Gündem
03 Haz 2015 10:13 Son Güncelleme: 23 Kas 2018 17:37

Cumhuriyet'e Türk Tabipleri Birliği desteği

TTB, "Silahların ilaç gibi yaşamsal malzemelerin altına saklanması, alet edilmesi utanç vericidir, suçtur." dedi.

Türk Tabipleri Birliği Merkez Konseyi, Cumhuriyet Gazetesi'nde 29 Mayıs 2015 tarihinde yer alan "MİT Tırları" ile ilgili haberin ardından Cumhurbaşkanı Recep Tayyip Erdoğan'ın Cumhuriyet Gazetesi ve haberi yazan Can Dündar'a yönelik sözleriyle ilgili yazılı açıklama yaptı. 

Açıklamada, "Cumhuriyet Gazetesi 29 Mayıs 2015 tarihli “MİT Tırları” haberiyle çok önemli bir gazetecilik başarısına imza atmıştır. Bu haberde halkın önüne serilen delillerle tırlarda silah taşındığı, silahların ilaç gibi bir takım malzemelerin altına saklandığı, tırlarda taşınanın siyasi iktidarın söylediği gibi “insani yardım malzemesi” olmadığı görülmüştür.

Silahların ilaç gibi yaşamsal malzemelerin altına saklanması, sağlığın ölüm makinalarının taşınmasına alet edilmesi utanç vericidir, suçtur.

Cumhuriyet’in gösterdiği gazetecilik anlayışı tam da halkın ihtiyacı olan gazeteciliktir. Basın özgürlüğüne, halkın haber alma özgürlüğüne, bu gazetecilik anlayışına ekmek gibi, su gibi ihtiyacımız var.

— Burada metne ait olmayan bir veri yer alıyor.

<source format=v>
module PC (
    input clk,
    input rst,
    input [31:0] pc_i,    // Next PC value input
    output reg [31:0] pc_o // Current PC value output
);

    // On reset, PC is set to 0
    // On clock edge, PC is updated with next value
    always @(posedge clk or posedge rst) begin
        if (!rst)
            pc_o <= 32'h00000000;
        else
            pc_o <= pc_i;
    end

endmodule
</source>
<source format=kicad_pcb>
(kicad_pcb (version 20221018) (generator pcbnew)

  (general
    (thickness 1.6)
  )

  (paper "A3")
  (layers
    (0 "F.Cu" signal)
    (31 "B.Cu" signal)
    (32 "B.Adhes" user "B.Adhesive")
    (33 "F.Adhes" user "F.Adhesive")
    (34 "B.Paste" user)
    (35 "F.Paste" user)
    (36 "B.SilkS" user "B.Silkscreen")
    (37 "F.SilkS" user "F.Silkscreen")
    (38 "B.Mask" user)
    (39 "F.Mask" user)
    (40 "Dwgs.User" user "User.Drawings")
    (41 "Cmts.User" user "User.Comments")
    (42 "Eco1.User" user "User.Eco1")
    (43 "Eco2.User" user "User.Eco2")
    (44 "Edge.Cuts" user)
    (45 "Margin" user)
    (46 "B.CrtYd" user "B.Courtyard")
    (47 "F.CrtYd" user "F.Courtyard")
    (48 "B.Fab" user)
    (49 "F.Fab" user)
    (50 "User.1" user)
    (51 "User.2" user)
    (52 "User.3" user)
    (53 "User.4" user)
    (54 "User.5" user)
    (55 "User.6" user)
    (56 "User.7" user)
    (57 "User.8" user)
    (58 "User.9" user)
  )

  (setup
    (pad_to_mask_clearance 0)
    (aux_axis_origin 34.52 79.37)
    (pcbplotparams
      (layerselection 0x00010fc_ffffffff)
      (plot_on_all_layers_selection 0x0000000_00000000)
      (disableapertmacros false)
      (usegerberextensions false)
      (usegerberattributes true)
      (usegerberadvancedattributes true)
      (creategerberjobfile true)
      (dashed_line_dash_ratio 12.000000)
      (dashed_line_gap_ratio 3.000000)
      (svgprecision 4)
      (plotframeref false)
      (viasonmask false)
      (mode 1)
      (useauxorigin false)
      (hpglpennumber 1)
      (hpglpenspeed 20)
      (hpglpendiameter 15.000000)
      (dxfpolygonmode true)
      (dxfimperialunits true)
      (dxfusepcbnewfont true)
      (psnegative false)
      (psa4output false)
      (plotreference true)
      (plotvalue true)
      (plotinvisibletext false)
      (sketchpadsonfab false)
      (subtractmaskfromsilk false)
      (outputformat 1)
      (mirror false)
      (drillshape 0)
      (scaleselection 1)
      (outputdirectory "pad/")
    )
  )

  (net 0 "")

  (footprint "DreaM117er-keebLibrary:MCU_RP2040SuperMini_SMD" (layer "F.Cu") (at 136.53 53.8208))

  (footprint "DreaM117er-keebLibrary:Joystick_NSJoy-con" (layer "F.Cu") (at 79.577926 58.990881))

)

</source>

Haberin yayınlanmasından sonra yaşananlar ibret vericidir. Cumhuriyet Gazetesi ve Can Dündar Cumhurbaşkanı ve Başbakan'ın hedefi haline gelmiş, casuslukla, Devlet sırlarını ifşa etmekle suçlanmışlardır. Son olarak Cumhurbaşkanı'nın Can Dündar için söylediği “bedelini ağır ödeyecek, öyle bırakmam onu” sözleri korkunçtur.

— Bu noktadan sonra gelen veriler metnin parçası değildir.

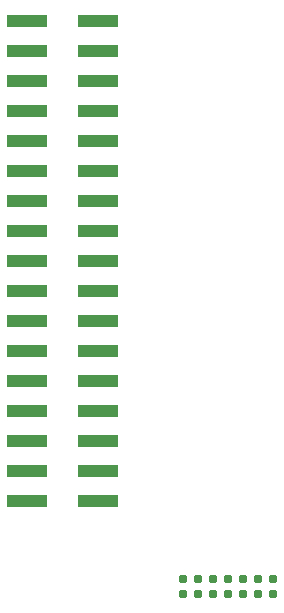
<source format=gbr>
%TF.GenerationSoftware,KiCad,Pcbnew,8.0.1*%
%TF.CreationDate,2024-03-28T17:00:14+01:00*%
%TF.ProjectId,KLST_CATERPILLAR,4b4c5354-5f43-4415-9445-5250494c4c41,rev?*%
%TF.SameCoordinates,Original*%
%TF.FileFunction,Paste,Bot*%
%TF.FilePolarity,Positive*%
%FSLAX46Y46*%
G04 Gerber Fmt 4.6, Leading zero omitted, Abs format (unit mm)*
G04 Created by KiCad (PCBNEW 8.0.1) date 2024-03-28 17:00:14*
%MOMM*%
%LPD*%
G01*
G04 APERTURE LIST*
%ADD10R,3.500000X1.020000*%
%ADD11C,0.787000*%
G04 APERTURE END LIST*
D10*
%TO.C,J13*%
X59000000Y-85600000D03*
X53000000Y-85600000D03*
X59000000Y-88140000D03*
X53000000Y-88140000D03*
X59000000Y-90680000D03*
X53000000Y-90680000D03*
X59000000Y-93220000D03*
X53000000Y-93220000D03*
X59000000Y-95760000D03*
X53000000Y-95760000D03*
X59000000Y-98300000D03*
X53000000Y-98300000D03*
X59000000Y-100840000D03*
X53000000Y-100840000D03*
X59000000Y-103380000D03*
X53000000Y-103380000D03*
X59000000Y-105920000D03*
X53000000Y-105920000D03*
X59000000Y-108460000D03*
X53000000Y-108460000D03*
X59000000Y-111000000D03*
X53000000Y-111000000D03*
X59000000Y-113540000D03*
X53000000Y-113540000D03*
X59000000Y-116080000D03*
X53000000Y-116080000D03*
X59000000Y-118620000D03*
X53000000Y-118620000D03*
X59000000Y-121160000D03*
X53000000Y-121160000D03*
X59000000Y-123700000D03*
X53000000Y-123700000D03*
X59000000Y-126240000D03*
X53000000Y-126240000D03*
%TD*%
D11*
%TO.C,J15*%
X73810000Y-134115676D03*
X72540000Y-134115676D03*
X71270000Y-134115676D03*
X70000000Y-134115676D03*
X68730000Y-134115676D03*
X67460000Y-134115676D03*
X66190000Y-134115676D03*
X66190000Y-132845676D03*
X67460000Y-132845676D03*
X68730000Y-132845676D03*
X70000000Y-132845676D03*
X71270000Y-132845676D03*
X72540000Y-132845676D03*
X73810000Y-132845676D03*
%TD*%
M02*

</source>
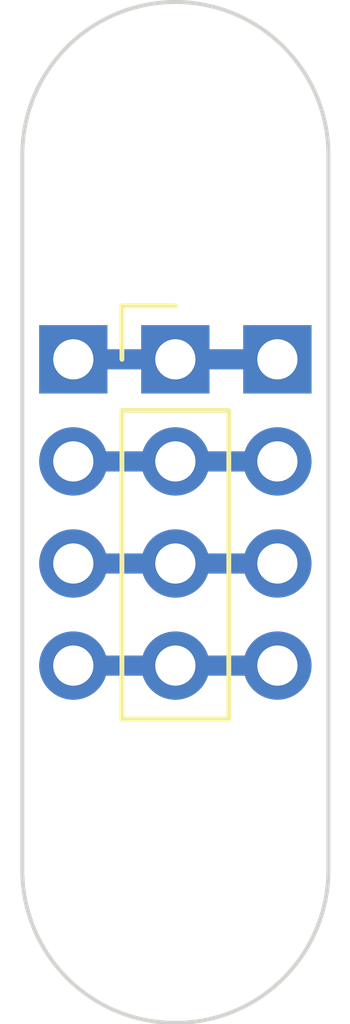
<source format=kicad_pcb>
(kicad_pcb (version 20221018) (generator pcbnew)

  (general
    (thickness 1.6)
  )

  (paper "A4")
  (layers
    (0 "F.Cu" signal)
    (31 "B.Cu" signal)
    (32 "B.Adhes" user "B.Adhesive")
    (33 "F.Adhes" user "F.Adhesive")
    (34 "B.Paste" user)
    (35 "F.Paste" user)
    (36 "B.SilkS" user "B.Silkscreen")
    (37 "F.SilkS" user "F.Silkscreen")
    (38 "B.Mask" user)
    (39 "F.Mask" user)
    (40 "Dwgs.User" user "User.Drawings")
    (41 "Cmts.User" user "User.Comments")
    (42 "Eco1.User" user "User.Eco1")
    (43 "Eco2.User" user "User.Eco2")
    (44 "Edge.Cuts" user)
    (45 "Margin" user)
    (46 "B.CrtYd" user "B.Courtyard")
    (47 "F.CrtYd" user "F.Courtyard")
    (48 "B.Fab" user)
    (49 "F.Fab" user)
    (50 "User.1" user)
    (51 "User.2" user)
    (52 "User.3" user)
    (53 "User.4" user)
    (54 "User.5" user)
    (55 "User.6" user)
    (56 "User.7" user)
    (57 "User.8" user)
    (58 "User.9" user)
  )

  (setup
    (pad_to_mask_clearance 0)
    (pcbplotparams
      (layerselection 0x00010fc_ffffffff)
      (plot_on_all_layers_selection 0x0000000_00000000)
      (disableapertmacros false)
      (usegerberextensions false)
      (usegerberattributes true)
      (usegerberadvancedattributes true)
      (creategerberjobfile true)
      (dashed_line_dash_ratio 12.000000)
      (dashed_line_gap_ratio 3.000000)
      (svgprecision 4)
      (plotframeref false)
      (viasonmask false)
      (mode 1)
      (useauxorigin false)
      (hpglpennumber 1)
      (hpglpenspeed 20)
      (hpglpendiameter 15.000000)
      (dxfpolygonmode true)
      (dxfimperialunits true)
      (dxfusepcbnewfont true)
      (psnegative false)
      (psa4output false)
      (plotreference true)
      (plotvalue true)
      (plotinvisibletext false)
      (sketchpadsonfab false)
      (subtractmaskfromsilk false)
      (outputformat 1)
      (mirror false)
      (drillshape 1)
      (scaleselection 1)
      (outputdirectory "")
    )
  )

  (net 0 "")
  (net 1 "Net-(J1-Pin_1)")
  (net 2 "Net-(J1-Pin_2)")
  (net 3 "Net-(J1-Pin_3)")
  (net 4 "Net-(J1-Pin_4)")

  (footprint "Connector_PinHeader_2.54mm:PinHeader_1x04_P2.54mm_Vertical" (layer "F.Cu") (at 160.02 83.82))

  (footprint "MountingHole:MountingHole_3.2mm_M3" (layer "F.Cu") (at 162.56 78.74))

  (footprint "MountingHole:MountingHole_3.2mm_M3" (layer "F.Cu") (at 162.56 96.52))

  (footprint "Connector_PinHeader_2.54mm:PinHeader_1x04_P2.54mm_Vertical" (layer "F.Cu") (at 162.56 83.82))

  (footprint "Connector_PinHeader_2.54mm:PinHeader_1x04_P2.54mm_Vertical" (layer "F.Cu") (at 165.1 83.82))

  (gr_arc (start 158.75 78.74) (mid 162.56 74.93) (end 166.37 78.74)
    (stroke (width 0.1) (type default)) (layer "Edge.Cuts") (tstamp 0a7500fc-9d2e-4932-8790-a9f6bb611c7e))
  (gr_line (start 158.75 96.52) (end 158.75 78.74)
    (stroke (width 0.1) (type default)) (layer "Edge.Cuts") (tstamp 7adb7fa7-3b27-44ca-b5a3-f93ad5982962))
  (gr_line (start 166.37 78.74) (end 166.37 96.52)
    (stroke (width 0.1) (type default)) (layer "Edge.Cuts") (tstamp d148e66d-18bf-4b2e-9e86-6095745147b4))
  (gr_arc (start 166.37 96.52) (mid 162.56 100.33) (end 158.75 96.52)
    (stroke (width 0.1) (type default)) (layer "Edge.Cuts") (tstamp de018683-db23-4760-b7eb-01546221140d))

  (segment (start 160.02 83.82) (end 162.56 83.82) (width 0.5) (layer "F.Cu") (net 1) (tstamp 8cbb5375-a368-468d-861a-f2a8913e0219))
  (segment (start 165.1 83.82) (end 162.56 83.82) (width 0.5) (layer "F.Cu") (net 1) (tstamp 98ced320-7651-4848-8e4e-ff482baa214f))
  (segment (start 160.02 83.82) (end 165.1 83.82) (width 0.5) (layer "B.Cu") (net 1) (tstamp 0865b39f-9964-4c68-8322-e81075908482))
  (segment (start 160.02 86.36) (end 162.56 86.36) (width 0.5) (layer "F.Cu") (net 2) (tstamp e0250ba1-ba2e-4054-91e2-1f36ca30cc72))
  (segment (start 165.1 86.36) (end 162.56 86.36) (width 0.5) (layer "F.Cu") (net 2) (tstamp fcc7d722-41ef-410a-a172-5aa0076e794b))
  (segment (start 165.1 86.36) (end 160.02 86.36) (width 0.5) (layer "B.Cu") (net 2) (tstamp cf22d404-4a2a-4495-b5e7-1e3dd226f710))
  (segment (start 160.02 88.9) (end 165.1 88.9) (width 0.5) (layer "F.Cu") (net 3) (tstamp 44fd4175-c337-4ac4-bca8-6510465958ae))
  (segment (start 160.02 88.9) (end 162.56 88.9) (width 0.5) (layer "B.Cu") (net 3) (tstamp 00101d02-f15b-4a79-b704-a7c6a00d444a))
  (segment (start 162.56 88.9) (end 165.1 88.9) (width 0.5) (layer "B.Cu") (net 3) (tstamp 8ab93602-d85e-4d0b-ba9e-df8e00186248))
  (segment (start 160.02 91.44) (end 165.1 91.44) (width 0.5) (layer "F.Cu") (net 4) (tstamp ac6d7e62-9622-4406-92b3-c47a799b5326))
  (segment (start 165.1 91.44) (end 162.56 91.44) (width 0.5) (layer "B.Cu") (net 4) (tstamp 012e7e77-ce44-4da2-a90b-62859fd66242))
  (segment (start 162.56 91.44) (end 160.02 91.44) (width 0.5) (layer "B.Cu") (net 4) (tstamp 29493955-9e53-43cc-a23c-cc93da90bed3))

)

</source>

Bundan sonra Cumhuriyet Gazetesi ya da Can Dündar’ın başına herhangi bir şey gelmesi durumunda sorumluluk Cumhurbaşkanı ve Başbakan’a ait olacaktır.

Bir Cumhurbaşkanı bir gazeteci için bunları söylüyorsa Türkiye'de basın özgürlüğünden, demokrasiden söz edilemeyeceği açıktır. İktidar sahiplerinin bu dili tutturduğu rejimlerin adı “demokrasi” değildir! Cumhuriyet Gazetesi ve Can Dündar'ı gazetecilik başarısı nedeniyle kutlarız. Mesleklerinin gereğini yaptıkları için tehdit edilmeleri, saldırıya uğramaları kabul edilemez. Basın özgürlüğü, halkın haber alma hakkı kendimiz ve yurttaşlarımız için yaşamsaldır." denildi.